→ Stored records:

-- START --

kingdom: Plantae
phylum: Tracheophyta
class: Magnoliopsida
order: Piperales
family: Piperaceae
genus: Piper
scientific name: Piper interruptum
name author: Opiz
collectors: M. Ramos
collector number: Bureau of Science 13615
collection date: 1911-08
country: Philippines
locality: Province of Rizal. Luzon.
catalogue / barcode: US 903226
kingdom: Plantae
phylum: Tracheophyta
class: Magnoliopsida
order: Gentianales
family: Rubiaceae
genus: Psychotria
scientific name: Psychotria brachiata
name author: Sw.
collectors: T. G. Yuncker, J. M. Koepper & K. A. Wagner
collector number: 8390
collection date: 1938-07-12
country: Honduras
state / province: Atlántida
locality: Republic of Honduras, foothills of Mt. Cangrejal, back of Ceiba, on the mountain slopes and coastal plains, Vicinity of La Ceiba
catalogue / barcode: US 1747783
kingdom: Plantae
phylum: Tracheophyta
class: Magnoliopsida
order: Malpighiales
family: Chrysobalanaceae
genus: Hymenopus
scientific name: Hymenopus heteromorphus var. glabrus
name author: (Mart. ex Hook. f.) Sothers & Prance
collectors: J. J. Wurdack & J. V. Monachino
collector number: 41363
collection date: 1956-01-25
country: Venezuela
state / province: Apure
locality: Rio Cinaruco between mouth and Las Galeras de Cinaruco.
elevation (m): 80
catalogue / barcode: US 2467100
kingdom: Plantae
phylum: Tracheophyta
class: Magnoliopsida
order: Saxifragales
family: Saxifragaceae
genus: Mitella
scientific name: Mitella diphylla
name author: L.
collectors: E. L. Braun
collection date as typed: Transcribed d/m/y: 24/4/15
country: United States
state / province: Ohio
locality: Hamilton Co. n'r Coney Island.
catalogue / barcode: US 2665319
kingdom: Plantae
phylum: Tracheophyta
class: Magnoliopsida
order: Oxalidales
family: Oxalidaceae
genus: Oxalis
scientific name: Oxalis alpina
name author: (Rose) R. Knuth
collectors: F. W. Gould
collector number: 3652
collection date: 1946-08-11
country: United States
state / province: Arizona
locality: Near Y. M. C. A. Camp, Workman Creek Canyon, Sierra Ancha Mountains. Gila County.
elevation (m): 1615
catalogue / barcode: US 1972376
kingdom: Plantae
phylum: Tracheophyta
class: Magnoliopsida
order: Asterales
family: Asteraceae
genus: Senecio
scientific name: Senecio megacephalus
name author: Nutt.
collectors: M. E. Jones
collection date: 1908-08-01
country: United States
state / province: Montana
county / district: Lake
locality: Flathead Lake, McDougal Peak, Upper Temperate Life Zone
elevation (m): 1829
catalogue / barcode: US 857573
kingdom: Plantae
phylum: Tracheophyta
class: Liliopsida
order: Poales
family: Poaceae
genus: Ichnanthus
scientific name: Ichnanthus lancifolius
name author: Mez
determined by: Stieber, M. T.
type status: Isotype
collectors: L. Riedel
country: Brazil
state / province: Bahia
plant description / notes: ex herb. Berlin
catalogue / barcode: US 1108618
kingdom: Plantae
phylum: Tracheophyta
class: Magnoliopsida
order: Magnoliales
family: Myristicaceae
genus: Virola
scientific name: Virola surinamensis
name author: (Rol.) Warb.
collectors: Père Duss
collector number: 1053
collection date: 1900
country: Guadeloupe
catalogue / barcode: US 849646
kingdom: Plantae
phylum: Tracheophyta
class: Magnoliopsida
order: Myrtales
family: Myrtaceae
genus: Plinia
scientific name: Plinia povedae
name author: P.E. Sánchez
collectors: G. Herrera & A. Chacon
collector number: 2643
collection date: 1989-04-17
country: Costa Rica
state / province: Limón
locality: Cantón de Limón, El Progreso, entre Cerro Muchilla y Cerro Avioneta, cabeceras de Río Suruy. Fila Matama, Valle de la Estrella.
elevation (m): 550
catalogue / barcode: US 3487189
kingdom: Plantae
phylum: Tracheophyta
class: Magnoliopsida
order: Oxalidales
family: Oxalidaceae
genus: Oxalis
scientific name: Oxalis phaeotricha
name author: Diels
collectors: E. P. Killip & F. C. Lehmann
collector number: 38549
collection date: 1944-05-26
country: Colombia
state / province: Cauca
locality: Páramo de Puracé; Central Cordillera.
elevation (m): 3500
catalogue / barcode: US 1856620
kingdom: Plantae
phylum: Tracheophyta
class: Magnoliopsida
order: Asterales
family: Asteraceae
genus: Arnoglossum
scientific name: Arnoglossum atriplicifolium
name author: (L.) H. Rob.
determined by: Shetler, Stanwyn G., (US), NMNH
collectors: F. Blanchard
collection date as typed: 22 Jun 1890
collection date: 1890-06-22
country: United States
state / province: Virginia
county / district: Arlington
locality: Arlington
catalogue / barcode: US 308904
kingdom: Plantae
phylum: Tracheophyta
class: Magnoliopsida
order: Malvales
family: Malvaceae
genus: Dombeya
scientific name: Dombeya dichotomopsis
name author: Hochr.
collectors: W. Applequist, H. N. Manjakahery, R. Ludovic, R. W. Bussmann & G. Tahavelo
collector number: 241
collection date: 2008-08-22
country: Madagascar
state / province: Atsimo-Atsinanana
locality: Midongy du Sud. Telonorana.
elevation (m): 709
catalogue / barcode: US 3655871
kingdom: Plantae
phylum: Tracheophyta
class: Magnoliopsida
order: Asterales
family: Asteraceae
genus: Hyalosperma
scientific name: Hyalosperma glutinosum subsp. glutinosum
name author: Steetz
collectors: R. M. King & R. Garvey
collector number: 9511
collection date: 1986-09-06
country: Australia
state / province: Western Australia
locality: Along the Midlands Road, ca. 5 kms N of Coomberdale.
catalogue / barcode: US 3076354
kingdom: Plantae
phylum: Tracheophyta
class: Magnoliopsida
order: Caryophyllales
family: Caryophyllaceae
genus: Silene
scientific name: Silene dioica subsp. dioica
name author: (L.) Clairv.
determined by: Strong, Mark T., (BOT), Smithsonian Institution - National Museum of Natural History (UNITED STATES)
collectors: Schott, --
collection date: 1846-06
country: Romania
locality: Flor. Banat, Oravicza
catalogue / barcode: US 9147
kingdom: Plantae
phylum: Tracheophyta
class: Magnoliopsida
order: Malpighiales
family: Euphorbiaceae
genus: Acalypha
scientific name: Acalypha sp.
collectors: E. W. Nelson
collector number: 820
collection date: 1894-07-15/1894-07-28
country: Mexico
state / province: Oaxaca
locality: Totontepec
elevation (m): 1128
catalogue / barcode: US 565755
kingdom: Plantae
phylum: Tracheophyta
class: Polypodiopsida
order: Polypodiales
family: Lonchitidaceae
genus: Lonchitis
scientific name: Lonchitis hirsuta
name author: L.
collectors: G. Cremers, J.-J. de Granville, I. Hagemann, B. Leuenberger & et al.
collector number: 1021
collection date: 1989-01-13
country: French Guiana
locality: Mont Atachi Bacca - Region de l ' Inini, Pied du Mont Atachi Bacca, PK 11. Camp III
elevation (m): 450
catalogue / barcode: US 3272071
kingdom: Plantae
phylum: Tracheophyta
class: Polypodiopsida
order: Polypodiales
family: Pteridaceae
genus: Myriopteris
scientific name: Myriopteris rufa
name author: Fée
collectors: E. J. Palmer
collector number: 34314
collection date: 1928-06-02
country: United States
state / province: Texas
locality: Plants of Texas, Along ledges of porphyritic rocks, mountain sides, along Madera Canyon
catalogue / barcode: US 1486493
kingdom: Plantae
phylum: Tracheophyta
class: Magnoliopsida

-- END --

→ AIM OF THE EXERCISE: In every record, replace "catalogue / barcode" with "catalog number" and leave all other text unchanged.

→ SOLUTION FOR THIS TASK:
kingdom: Plantae
phylum: Tracheophyta
class: Magnoliopsida
order: Piperales
family: Piperaceae
genus: Piper
scientific name: Piper interruptum
name author: Opiz
collectors: M. Ramos
collector number: Bureau of Science 13615
collection date: 1911-08
country: Philippines
locality: Province of Rizal. Luzon.
catalog number: US 903226
kingdom: Plantae
phylum: Tracheophyta
class: Magnoliopsida
order: Gentianales
family: Rubiaceae
genus: Psychotria
scientific name: Psychotria brachiata
name author: Sw.
collectors: T. G. Yuncker, J. M. Koepper & K. A. Wagner
collector number: 8390
collection date: 1938-07-12
country: Honduras
state / province: Atlántida
locality: Republic of Honduras, foothills of Mt. Cangrejal, back of Ceiba, on the mountain slopes and coastal plains, Vicinity of La Ceiba
catalog number: US 1747783
kingdom: Plantae
phylum: Tracheophyta
class: Magnoliopsida
order: Malpighiales
family: Chrysobalanaceae
genus: Hymenopus
scientific name: Hymenopus heteromorphus var. glabrus
name author: (Mart. ex Hook. f.) Sothers & Prance
collectors: J. J. Wurdack & J. V. Monachino
collector number: 41363
collection date: 1956-01-25
country: Venezuela
state / province: Apure
locality: Rio Cinaruco between mouth and Las Galeras de Cinaruco.
elevation (m): 80
catalog number: US 2467100
kingdom: Plantae
phylum: Tracheophyta
class: Magnoliopsida
order: Saxifragales
family: Saxifragaceae
genus: Mitella
scientific name: Mitella diphylla
name author: L.
collectors: E. L. Braun
collection date as typed: Transcribed d/m/y: 24/4/15
country: United States
state / province: Ohio
locality: Hamilton Co. n'r Coney Island.
catalog number: US 2665319
kingdom: Plantae
phylum: Tracheophyta
class: Magnoliopsida
order: Oxalidales
family: Oxalidaceae
genus: Oxalis
scientific name: Oxalis alpina
name author: (Rose) R. Knuth
collectors: F. W. Gould
collector number: 3652
collection date: 1946-08-11
country: United States
state / province: Arizona
locality: Near Y. M. C. A. Camp, Workman Creek Canyon, Sierra Ancha Mountains. Gila County.
elevation (m): 1615
catalog number: US 1972376
kingdom: Plantae
phylum: Tracheophyta
class: Magnoliopsida
order: Asterales
family: Asteraceae
genus: Senecio
scientific name: Senecio megacephalus
name author: Nutt.
collectors: M. E. Jones
collection date: 1908-08-01
country: United States
state / province: Montana
county / district: Lake
locality: Flathead Lake, McDougal Peak, Upper Temperate Life Zone
elevation (m): 1829
catalog number: US 857573
kingdom: Plantae
phylum: Tracheophyta
class: Liliopsida
order: Poales
family: Poaceae
genus: Ichnanthus
scientific name: Ichnanthus lancifolius
name author: Mez
determined by: Stieber, M. T.
type status: Isotype
collectors: L. Riedel
country: Brazil
state / province: Bahia
plant description / notes: ex herb. Berlin
catalog number: US 1108618
kingdom: Plantae
phylum: Tracheophyta
class: Magnoliopsida
order: Magnoliales
family: Myristicaceae
genus: Virola
scientific name: Virola surinamensis
name author: (Rol.) Warb.
collectors: Père Duss
collector number: 1053
collection date: 1900
country: Guadeloupe
catalog number: US 849646
kingdom: Plantae
phylum: Tracheophyta
class: Magnoliopsida
order: Myrtales
family: Myrtaceae
genus: Plinia
scientific name: Plinia povedae
name author: P.E. Sánchez
collectors: G. Herrera & A. Chacon
collector number: 2643
collection date: 1989-04-17
country: Costa Rica
state / province: Limón
locality: Cantón de Limón, El Progreso, entre Cerro Muchilla y Cerro Avioneta, cabeceras de Río Suruy. Fila Matama, Valle de la Estrella.
elevation (m): 550
catalog number: US 3487189
kingdom: Plantae
phylum: Tracheophyta
class: Magnoliopsida
order: Oxalidales
family: Oxalidaceae
genus: Oxalis
scientific name: Oxalis phaeotricha
name author: Diels
collectors: E. P. Killip & F. C. Lehmann
collector number: 38549
collection date: 1944-05-26
country: Colombia
state / province: Cauca
locality: Páramo de Puracé; Central Cordillera.
elevation (m): 3500
catalog number: US 1856620
kingdom: Plantae
phylum: Tracheophyta
class: Magnoliopsida
order: Asterales
family: Asteraceae
genus: Arnoglossum
scientific name: Arnoglossum atriplicifolium
name author: (L.) H. Rob.
determined by: Shetler, Stanwyn G., (US), NMNH
collectors: F. Blanchard
collection date as typed: 22 Jun 1890
collection date: 1890-06-22
country: United States
state / province: Virginia
county / district: Arlington
locality: Arlington
catalog number: US 308904
kingdom: Plantae
phylum: Tracheophyta
class: Magnoliopsida
order: Malvales
family: Malvaceae
genus: Dombeya
scientific name: Dombeya dichotomopsis
name author: Hochr.
collectors: W. Applequist, H. N. Manjakahery, R. Ludovic, R. W. Bussmann & G. Tahavelo
collector number: 241
collection date: 2008-08-22
country: Madagascar
state / province: Atsimo-Atsinanana
locality: Midongy du Sud. Telonorana.
elevation (m): 709
catalog number: US 3655871
kingdom: Plantae
phylum: Tracheophyta
class: Magnoliopsida
order: Asterales
family: Asteraceae
genus: Hyalosperma
scientific name: Hyalosperma glutinosum subsp. glutinosum
name author: Steetz
collectors: R. M. King & R. Garvey
collector number: 9511
collection date: 1986-09-06
country: Australia
state / province: Western Australia
locality: Along the Midlands Road, ca. 5 kms N of Coomberdale.
catalog number: US 3076354
kingdom: Plantae
phylum: Tracheophyta
class: Magnoliopsida
order: Caryophyllales
family: Caryophyllaceae
genus: Silene
scientific name: Silene dioica subsp. dioica
name author: (L.) Clairv.
determined by: Strong, Mark T., (BOT), Smithsonian Institution - National Museum of Natural History (UNITED STATES)
collectors: Schott, --
collection date: 1846-06
country: Romania
locality: Flor. Banat, Oravicza
catalog number: US 9147
kingdom: Plantae
phylum: Tracheophyta
class: Magnoliopsida
order: Malpighiales
family: Euphorbiaceae
genus: Acalypha
scientific name: Acalypha sp.
collectors: E. W. Nelson
collector number: 820
collection date: 1894-07-15/1894-07-28
country: Mexico
state / province: Oaxaca
locality: Totontepec
elevation (m): 1128
catalog number: US 565755
kingdom: Plantae
phylum: Tracheophyta
class: Polypodiopsida
order: Polypodiales
family: Lonchitidaceae
genus: Lonchitis
scientific name: Lonchitis hirsuta
name author: L.
collectors: G. Cremers, J.-J. de Granville, I. Hagemann, B. Leuenberger & et al.
collector number: 1021
collection date: 1989-01-13
country: French Guiana
locality: Mont Atachi Bacca - Region de l ' Inini, Pied du Mont Atachi Bacca, PK 11. Camp III
elevation (m): 450
catalog number: US 3272071
kingdom: Plantae
phylum: Tracheophyta
class: Polypodiopsida
order: Polypodiales
family: Pteridaceae
genus: Myriopteris
scientific name: Myriopteris rufa
name author: Fée
collectors: E. J. Palmer
collector number: 34314
collection date: 1928-06-02
country: United States
state / province: Texas
locality: Plants of Texas, Along ledges of porphyritic rocks, mountain sides, along Madera Canyon
catalog number: US 1486493
kingdom: Plantae
phylum: Tracheophyta
class: Magnoliopsida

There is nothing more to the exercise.